I think it's really, seriously exciting what Spenny has done here. By his own admission, he hasn't entirely nailed the introductory course yet (and I think I recall from conversation that he's not pause-button-free yet, which means there's still some work to be done to increase processing speed) - and he hasn't done any conversation practice - and yet he got out there and produced entire sentences that everyone understood!

And having heard them, I can completely understand the bafflement of some of the other people who got sentences like 'Dw i'n trio siarad Cymraeg, ond dw i ddim yn siarad Cymraeg yn dda iawn' - because that does NOT sound like an early stage learner. Traditional early stage learners go 'Dw i'n, um, dw i'n trio, um, dysgu. Cymraeg. Sorry.'

So you're already thinking and working in sentences, Spenny - that is a massive, massive advantage over trad. style learners. It's one of the identified difficult transition stages - going from thinking word by word to thinking sentence by sentence - but you and anyone else who's done SSIW is already past it before they've even started...:wink:

Now, you 'don't really know enough to survive'. I beg to differ. You're measuring this, I suspect, in terms of being able to have conversations - but the truth of it is that if you were parachuted into a village where no English was spoken, but Welsh was - you'd be absolutely fine. A bit limited for vocab, but that can always be solved by pointing and acting - your structure is advanced enough for you to be able to start using the new stuff you'd learn immediately. You'd also very quickly master 'Sorry, could you say that again?'...:wink:

Fending off schoolboy Welsh - do not, do NOT let that be a 'hit' against you. We've done 'what', but we haven't done 'name', and we haven't really even started to do the listening practice that we will reach later on. So you didn't have the tools to understand 'What's your dog's name?' Because you've spent the time when you could have been learning five or six obvious phrases learning, instead, how to say a massively wide range of stuff that people understand...:)
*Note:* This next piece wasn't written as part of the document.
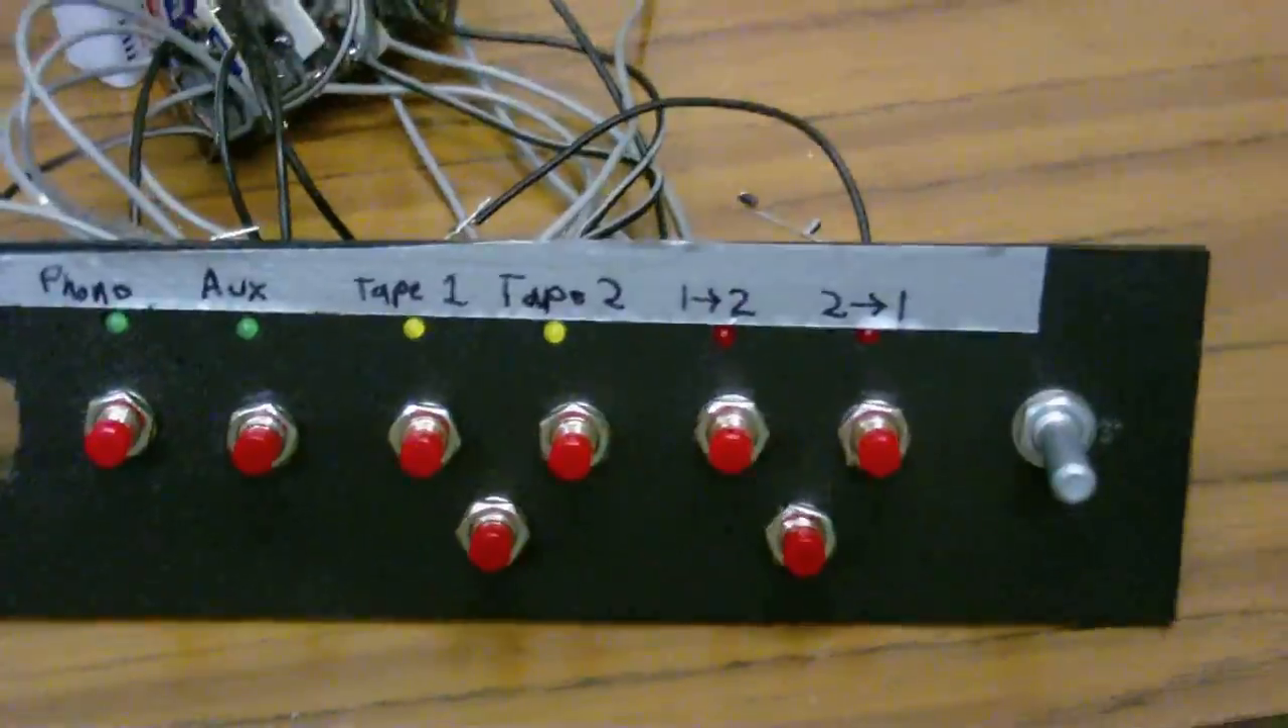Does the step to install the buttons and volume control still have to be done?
No.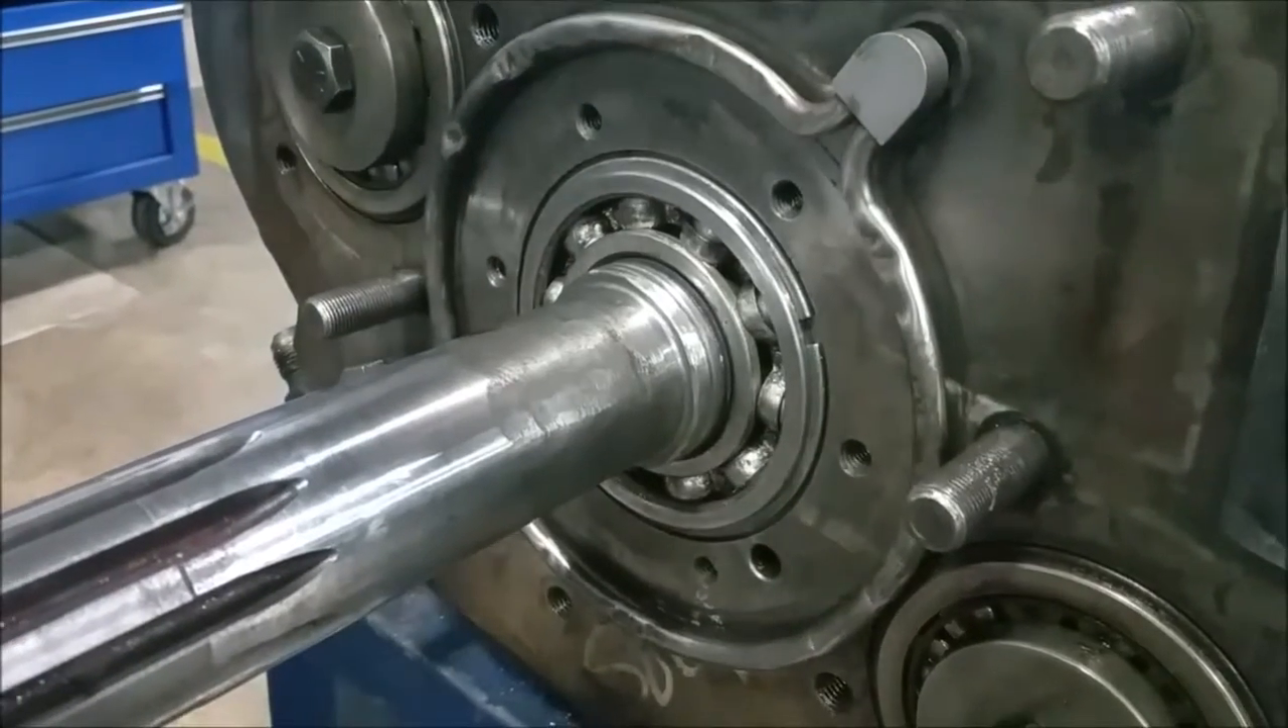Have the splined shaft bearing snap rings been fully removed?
No.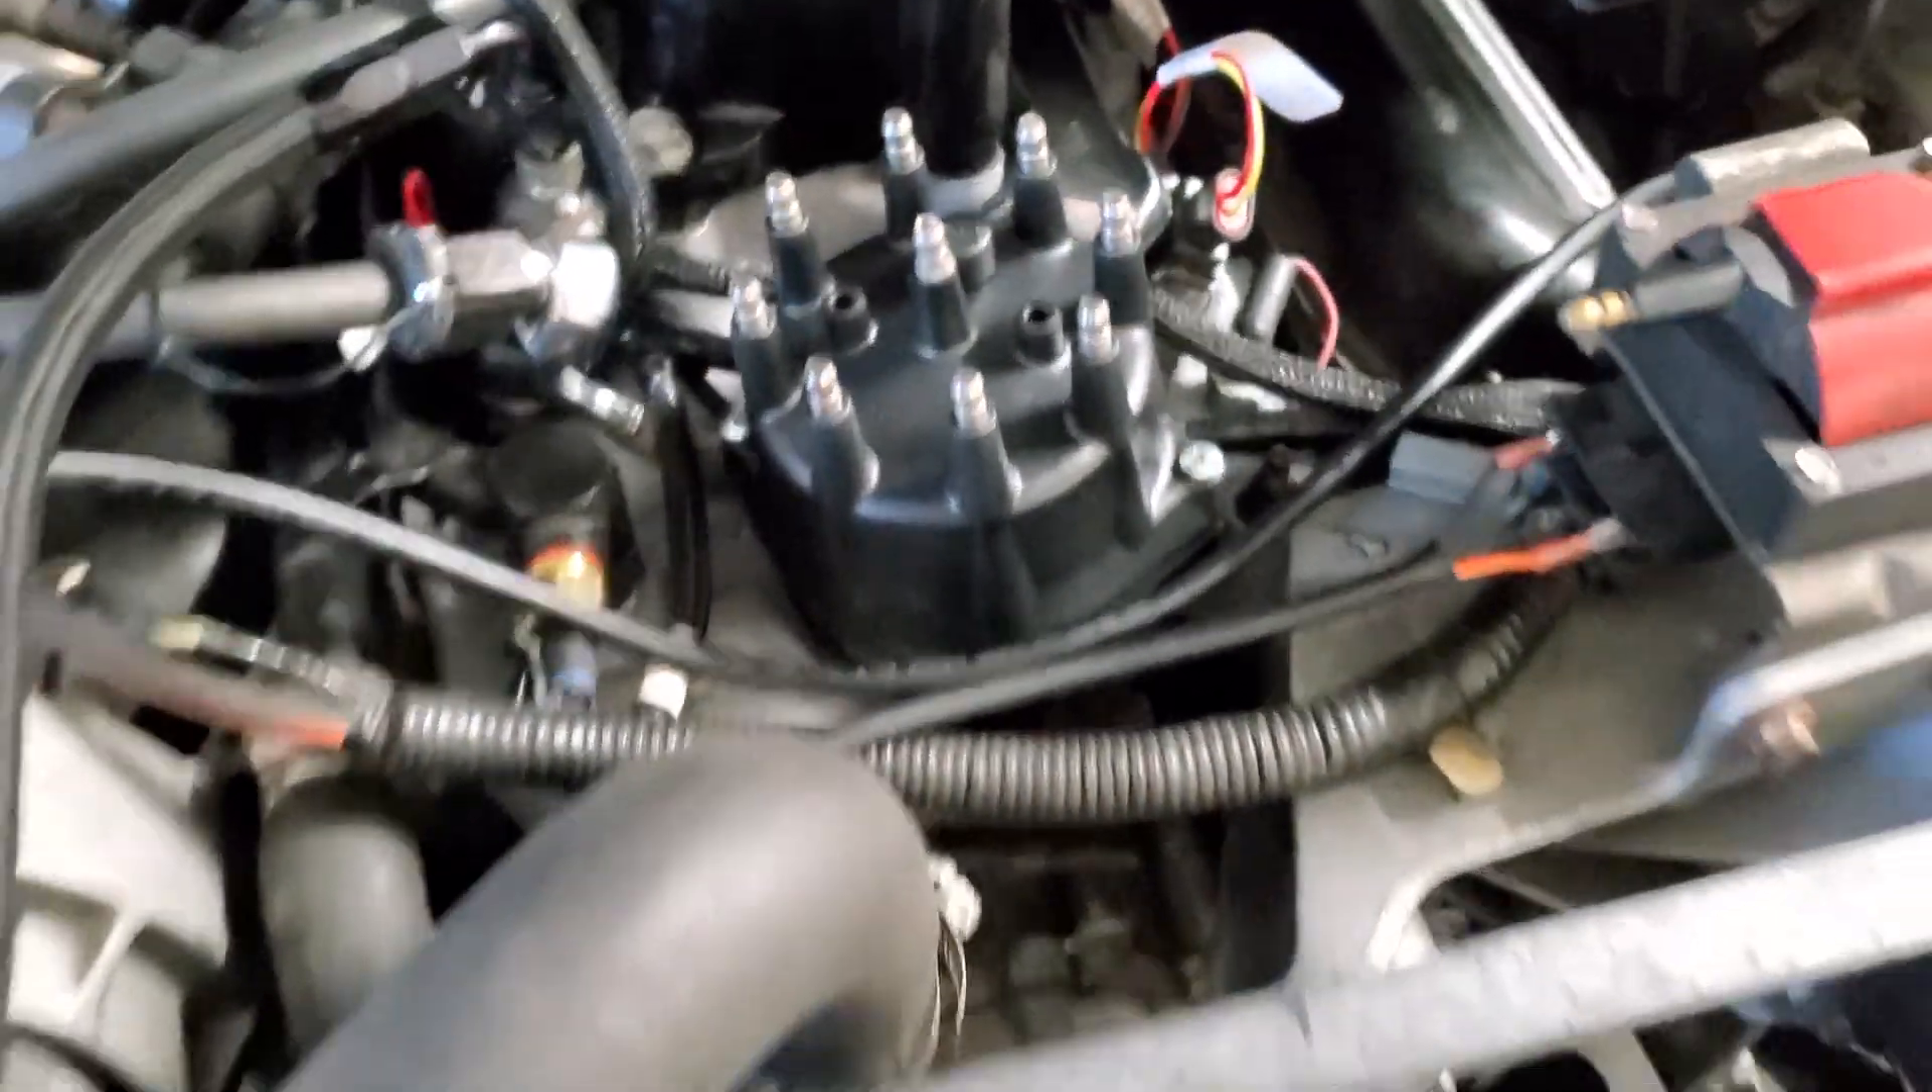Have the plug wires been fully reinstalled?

In the end of the intermediate course and the advanced course, we're going to do much more stuff on preparing you for initial conversational situations - sort of linguistic waterwings - and by that point, you're going to be so far ahead of anyone who's spent the same amount of time on traditional methods, it's going to be embarrassing (for them, any way!).

[P.S. Health and safety warning - any genuinely old and frazzled people would be deeply disconcerted by meeting Spenny and hearing him jabber away about complicated computer stuff interspersed only by sudden, complete sentences in Welsh... :harhar: ]

Oh, and by the way, the 200 Scottish terriers have got your card marked for calling them Highland...:wink:

One other point - I found it absolutely fascinating the way that your pronunciation was spot on for stuff from the course, but with occasional minor wobbles for names and stuff that you'd seen written down - just goes to show, eh?!